Punishing dog owners
However, Vidriks states that reducing the number of dog bites is more related to the owners’ cooperation. In most countries the law has been modified to take more into account the owner’s responsibility for these pets that are considered aggressive. Italy has gone further, considering all kinds of dog varieties equal. In 2011 Italy decided to change the law, with the new one that is hoped will stop irresponsible owners. Similar regulations exist in Great Britain and the Netherlands. “Maybe Riga needs a regulation like that,” states Vidriks.
Microchip control system
The FVD believes that one of the biggest problems for public safety has been the lack of enforcement of a microchip controlling system, which was first referred to in the 2008 law concerning dangerous dogs.

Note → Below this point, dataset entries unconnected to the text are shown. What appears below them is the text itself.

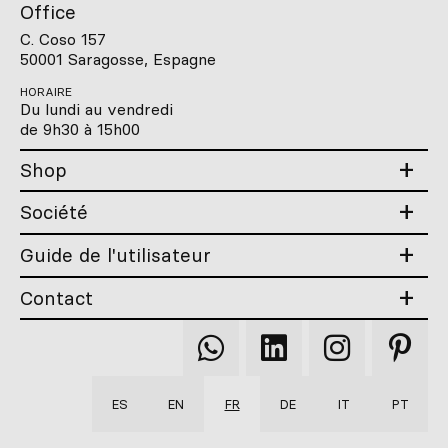
Office
C. Coso 157
50001 Saragosse, Espagne
HORAIRE
Du lundi au vendredi
de 9h30 à 15h00
Shop
Société
Guide de l'utilisateur
Contact
Qooqer
Qooqer
Qooqer
Qooqer
WhatsApp
Linkedin
Instagram
Pintere
ES
EN
FR
DE
IT
PT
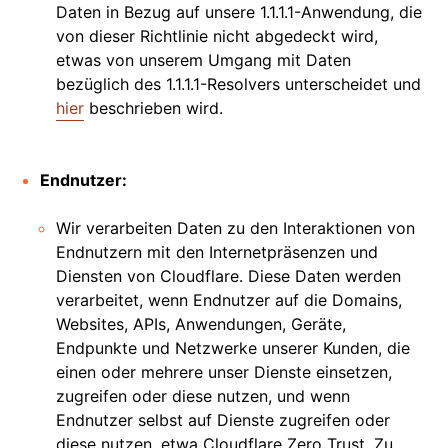
Daten in Bezug auf unsere 1.1.1.1-Anwendung, die
von dieser Richtlinie nicht abgedeckt wird,
etwas von unserem Umgang mit Daten
bezüglich des 1.1.1.1-Resolvers unterscheidet und
hier
beschrieben wird.
Endnutzer:
Wir verarbeiten Daten zu den Interaktionen von
Endnutzern mit den Internetpräsenzen und
Diensten von Cloudflare. Diese Daten werden
verarbeitet, wenn Endnutzer auf die Domains,
Websites, APIs, Anwendungen, Geräte,
Endpunkte und Netzwerke unserer Kunden, die
einen oder mehrere unser Dienste einsetzen,
zugreifen oder diese nutzen, und wenn
Endnutzer selbst auf Dienste zugreifen oder
diese nutzen, etwa Cloudflare Zero Trust. Zu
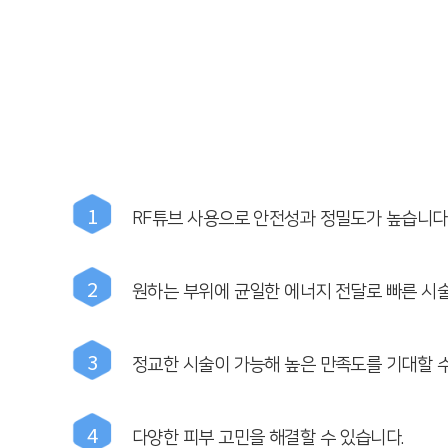
1
RF튜브 사용으로 안전성과 정밀도가 높습니다
2
원하는 부위에 균일한 에너지 전달로 빠른 시
3
정교한 시술이 가능해 높은 만족도를 기대할 수
4
다양한 피부 고민을 해결할 수 있습니다.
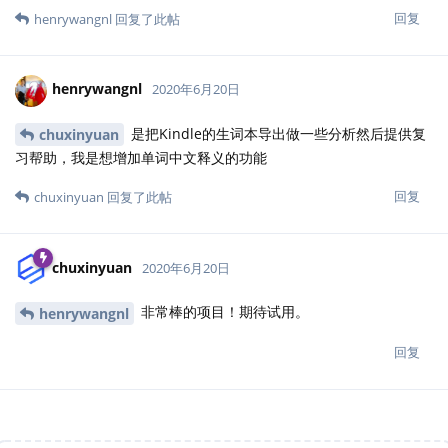
回复
henrywangnl
回复了此帖
henrywangnl
2020年6月20日
是把Kindle的生词本导出做一些分析然后提供复
chuxinyuan
习帮助，我是想增加单词中文释义的功能
回复
chuxinyuan
回复了此帖
chuxinyuan
2020年6月20日
非常棒的项目！期待试用。
henrywangnl
回复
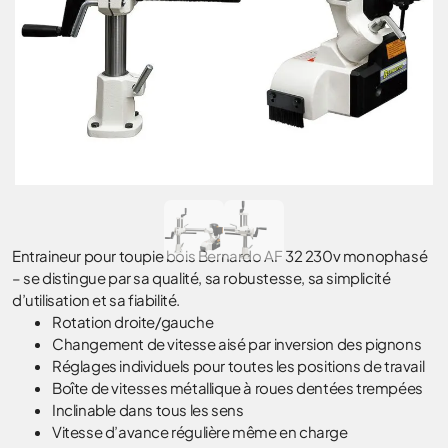
Entraineur pour toupie bois Bernardo AF 32 230v monophasé
– se distingue par sa qualité, sa robustesse, sa simplicité
d’utilisation et sa fiabilité.
Rotation droite/gauche
Changement de vitesse aisé par inversion des pignons
Réglages individuels pour toutes les positions de travail
Boîte de vitesses métallique à roues dentées trempées
Inclinable dans tous les sens
Vitesse d’avance régulière même en charge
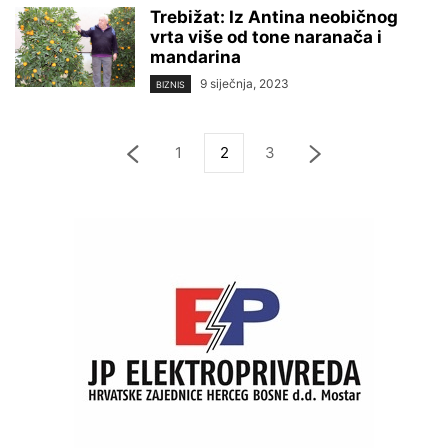
Trebižat: Iz Antina neobičnog
vrta više od tone naranača i
mandarina
9 siječnja, 2023
BIZNIS
1
2
3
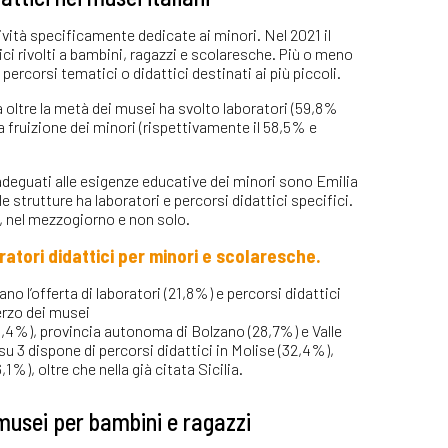
ività specificamente dedicate ai minori. Nel 2021 il
ici rivolti a bambini, ragazzi e scolaresche. Più o meno
percorsi tematici o didattici destinati ai più piccoli.
 oltre la metà dei musei ha svolto laboratori (59,8%
la fruizione dei minori (rispettivamente il 58,5% e
i adeguati alle esigenze educative dei minori sono Emilia
strutture ha laboratori e percorsi didattici specifici.
i, nel mezzogiorno e non solo.
oratori didattici per minori e scolaresche.
ano l’offerta di laboratori (21,8%) e percorsi didattici
erzo dei musei
9,4%), provincia autonoma di Bolzano (28,7%) e Valle
u 3 dispone di percorsi didattici in Molise (32,4%),
1%), oltre che nella già citata Sicilia.
ei musei per bambini e ragazzi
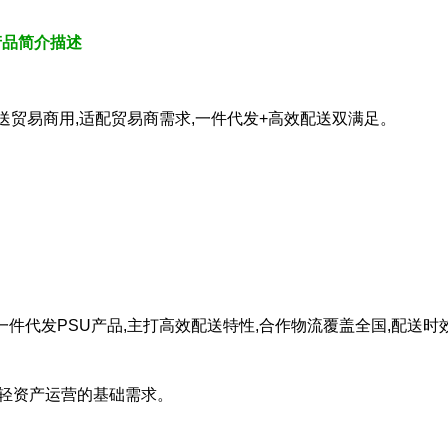
产品简介描述
送贸易商用,适配贸易商需求,一件代发+高效配送双满足。
件代发PSU产品,主打高效配送特性,合作物流覆盖全国,配送时效
商轻资产运营的基础需求。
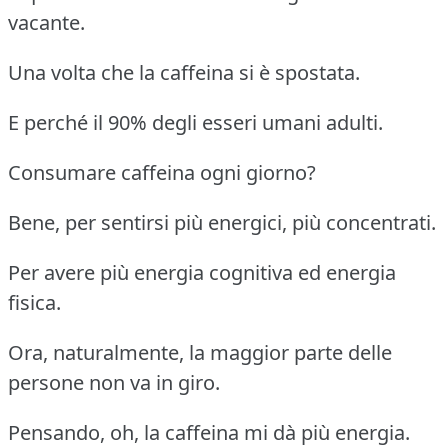
vacante.
Una volta che la caffeina si è spostata.
E perché il 90% degli esseri umani adulti.
Consumare caffeina ogni giorno?
Bene, per sentirsi più energici, più concentrati.
Per avere più energia cognitiva ed energia
fisica.
Ora, naturalmente, la maggior parte delle
persone non va in giro.
Pensando, oh, la caffeina mi dà più energia.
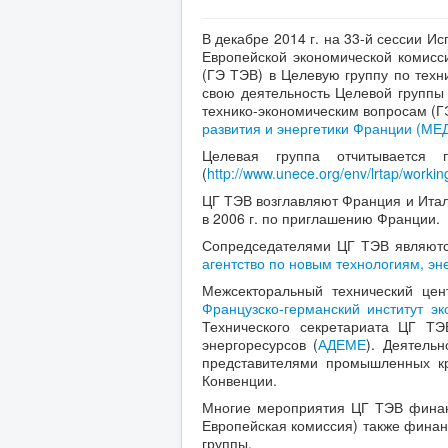
В декабре 2014 г. на 33-й сессии И
Европейской экономической комисс
(ГЭ ТЭВ) в Целевую группу по техн
свою деятельность Целевой группы
технико-экономическим вопросам (Г
развития и энергетики Франции (МЕ
Целевая группа отчитывается
(
http://www.unece.org/env/lrtap/work
ЦГ ТЭВ возглавляют Франция и Итал
в 2006 г. по приглашению Франции.
Сопредседателями ЦГ ТЭВ являютс
агентство по новым технологиям, эн
Межсекторальный технический цен
Французско-германский институт э
Технического секретариата ЦГ Т
энергоресурсов (
АДЕМЕ
). Деятель
представителями промышленных кр
Конвенции.
Многие мероприятия ЦГ ТЭВ финан
Европейская комиссия) также финан
группы.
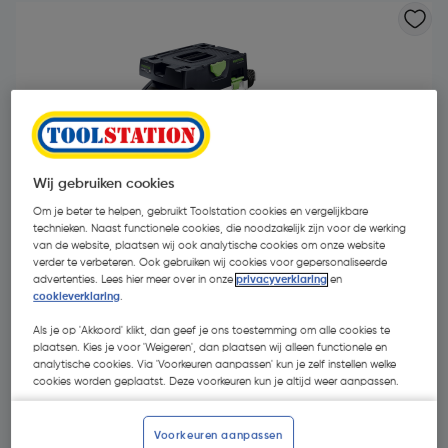
Wij gebruiken cookies
- € 68,89
Om je beter te helpen, gebruikt Toolstation cookies en vergelijkbare
technieken. Naast functionele cookies, die noodzakelijk zijn voor de werking
van de website, plaatsen wij ook analytische cookies om onze website
verder te verbeteren. Ook gebruiken wij cookies voor gepersonaliseerde
advertenties. Lees hier meer over in onze
privacyverklaring
en
cookieverklaring
.
Als je op 'Akkoord' klikt, dan geef je ons toestemming om alle cookies te
€ 647,89
plaatsen. Kies je voor 'Weigeren', dan plaatsen wij alleen functionele en
analytische cookies. Via 'Voorkeuren aanpassen' kun je zelf instellen welke
€ 579,00
| Excl. btw € 478,51
cookies worden geplaatst. Deze voorkeuren kun je altijd weer aanpassen.
Voorkeuren aanpassen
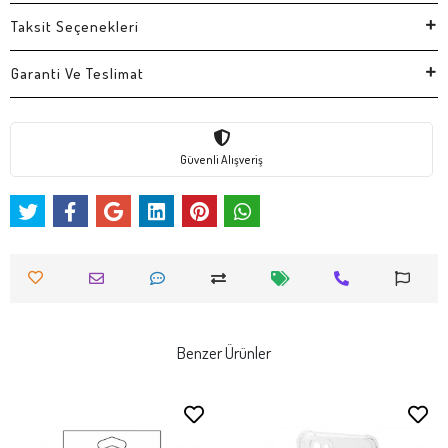
Taksit Seçenekleri
Garanti Ve Teslimat
Güvenli Alışveriş
Benzer Ürünler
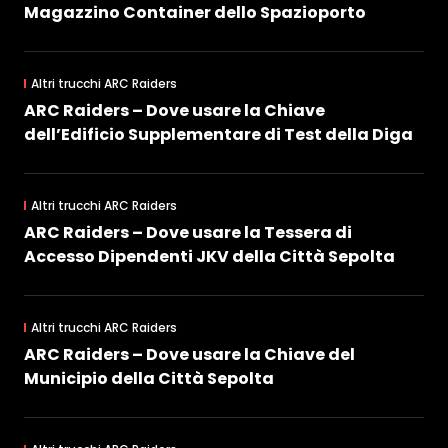
Magazzino Container dello Spazioporto
Altri trucchi ARC Raiders
ARC Raiders – Dove usare la Chiave
dell’Edificio Supplementare di Test della Diga
Altri trucchi ARC Raiders
ARC Raiders – Dove usare la Tessera di
Accesso Dipendenti JKV della Città Sepolta
Altri trucchi ARC Raiders
ARC Raiders – Dove usare la Chiave del
Municipio della Città Sepolta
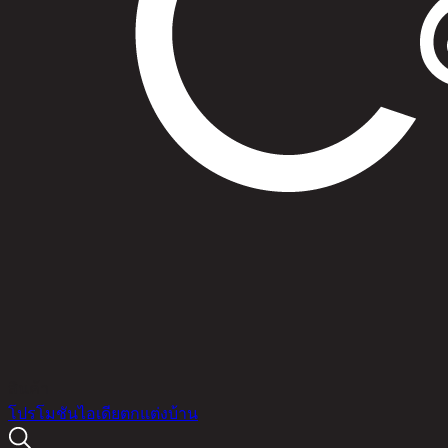
สินค้า
โปรโมชัน
ไอเดียตกแต่งบ้าน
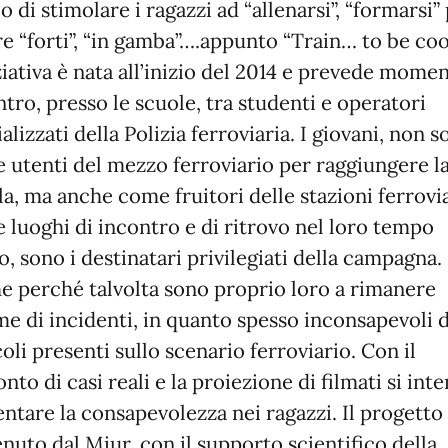
o di stimolare i ragazzi ad “allenarsi”, “formarsi”
e “forti”, “in gamba”….appunto “Train… to be cool
ziativa è nata all’inizio del 2014 e prevede momen
tro, presso le scuole, tra studenti e operatori
alizzati della Polizia ferroviaria. I giovani, non s
 utenti del mezzo ferroviario per raggiungere l
a, ma anche come fruitori delle stazioni ferrovi
 luoghi di incontro e di ritrovo nel loro tempo
o, sono i destinatari privilegiati della campagna.
e perché talvolta sono proprio loro a rimanere
me di incidenti, in quanto spesso inconsapevoli 
oli presenti sullo scenario ferroviario. Con il
nto di casi reali e la proiezione di filmati si int
ntare la consapevolezza nei ragazzi. Il progetto
nuto dal Miur, con il supporto scientifico della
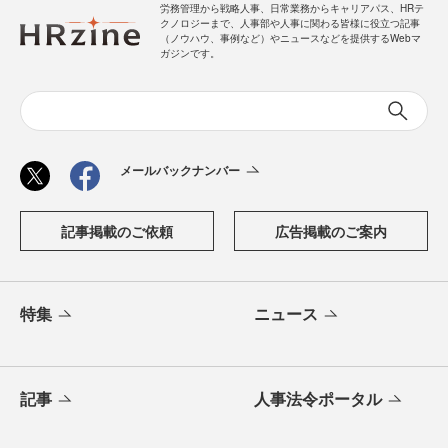
労務管理から戦略人事、日常業務からキャリアパス、HRテ
クノロジーまで、人事部や人事に関わる皆様に役立つ記事
（ノウハウ、事例など）やニュースなどを提供するWebマ
ガジンです。
メールバックナンバー
記事掲載のご依頼
広告掲載のご案内
特集
ニュース
記事
人事法令ポータル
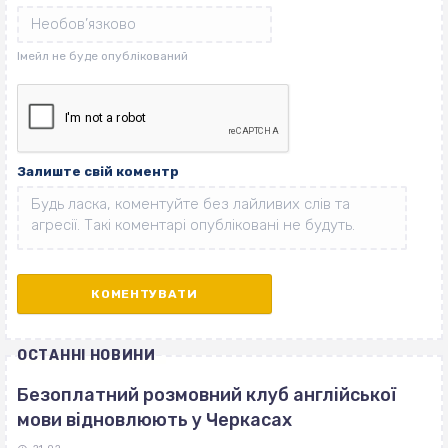
Залиште свій коментр
ОСТАННІ НОВИНИ
Безоплатний розмовний клуб англійської
мови відновлюють у Черкасах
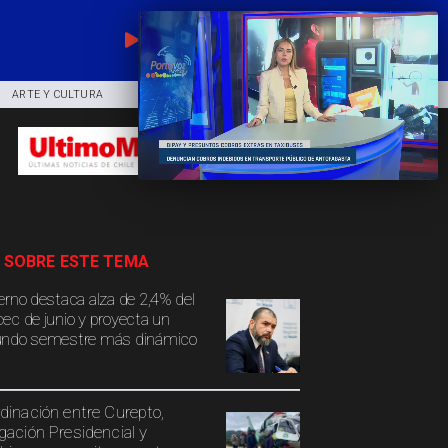
EN VIVO
ARTE Y CULTURA
COMUNIDAD
DEPORTES
 SOBRE ESTE TEMA
erno destaca alza de 2,4% del
ec de junio y proyecta un
ndo semestre más dinámico
dinación entre Curepto,
gación Presidencial y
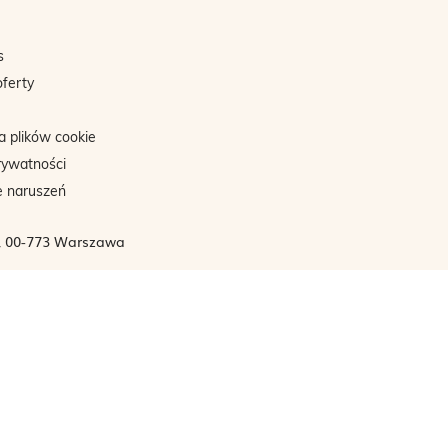
s
oferty
a plików cookie
rywatności
e naruszeń
3, 00-773 Warszawa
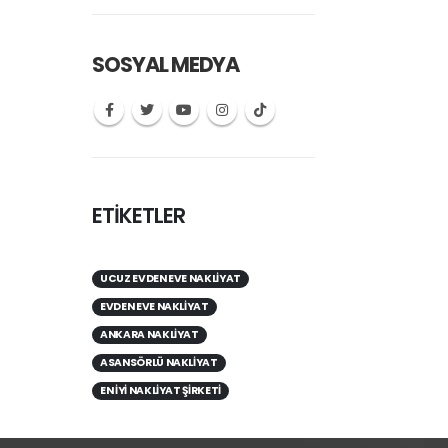
SOSYAL MEDYA
ETİKETLER
UCUZ EVDEN EVE NAKLIYAT
EVDEN EVE NAKLIYAT
ANKARA NAKLIYAT
ASANSÖRLÜ NAKLIYAT
EN IYI NAKLIYAT ŞIRKETI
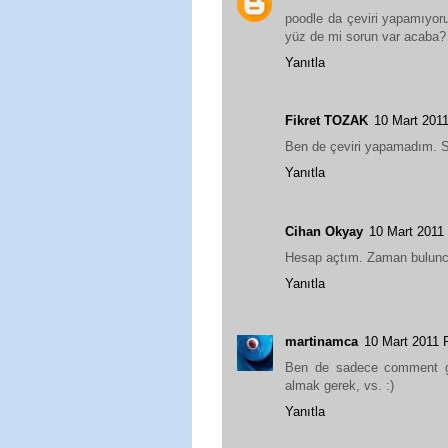
poodle da çeviri yapamıyoru
yüz de mi sorun var acaba?
Yanıtla
Fikret TOZAK
10 Mart 201
Ben de çeviri yapamadım. 
Yanıtla
Cihan Okyay
10 Mart 201
Hesap açtım. Zaman bulunc
Yanıtla
martinamca
10 Mart 2011
Ben de sadece comment gir
almak gerek, vs. :)
Yanıtla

All European Union countries and many others require that dogs have a microchip implanted under their skin, for identification purposes. The world standard microchip, known as ISO 11784/11785, is a chip holding a code made up of 15 unencryped digits.
The microchip is a device the size of a grain of rice, inserted under the skin of the animal by a single subcutaneous injection. When one of these devices is implanted, the pet’s owner receives a certificate, with a barcode, signed by the veterinarian. The microchip ties together the owner and dog. “With the chip locator system the police could identify the owner of each dog running about wildly without a leash, and be more efficeint in fulfilling the law” declares Vidriks.
Owners would, goes the thinking, be more careful about letting their dogs run about unattended.
From July 1 of this year, the new Latvian regulation requires dogs to have this embedded internal microchip.
More information channels
The new regulation bolstered the existing law: a new method for the evaluation of potentially dangerous dogs by the FVS evaluative comission, more requirements to be followed by pet owners, and new channels of information for public.
“There is a lack of information about the requirements for dog owners,” says Iveta Kocina, senior expert at FVS. She and her colleague Armands Dauburs, head of the veterinary objects supervillance division at FVS, consider that the Ministry of Agriculture has to provide more information concerning the laws and organize in a more effective way the instititution’s responsibilities in providing this information to pet owners.
On this point, Kocina remarks on the city’s need in strengthening cooperation between the Municipal Police and the FVS. “The police also have to be able to cooperate at the same level as the FVS in [ensuring] public safety, when it comes to dogs.”
Jelena, a Riga resident, would agree. Walking with her little dog, called Diego, who has an embedded microchip, through a park last week, she had a rather large German Shepherd tagging closely along, running freely with no owner in sight. She expressed feeling a bit frightened of the situation, and affirmed that it made her think about her own, and other citizens’ public safety in the street.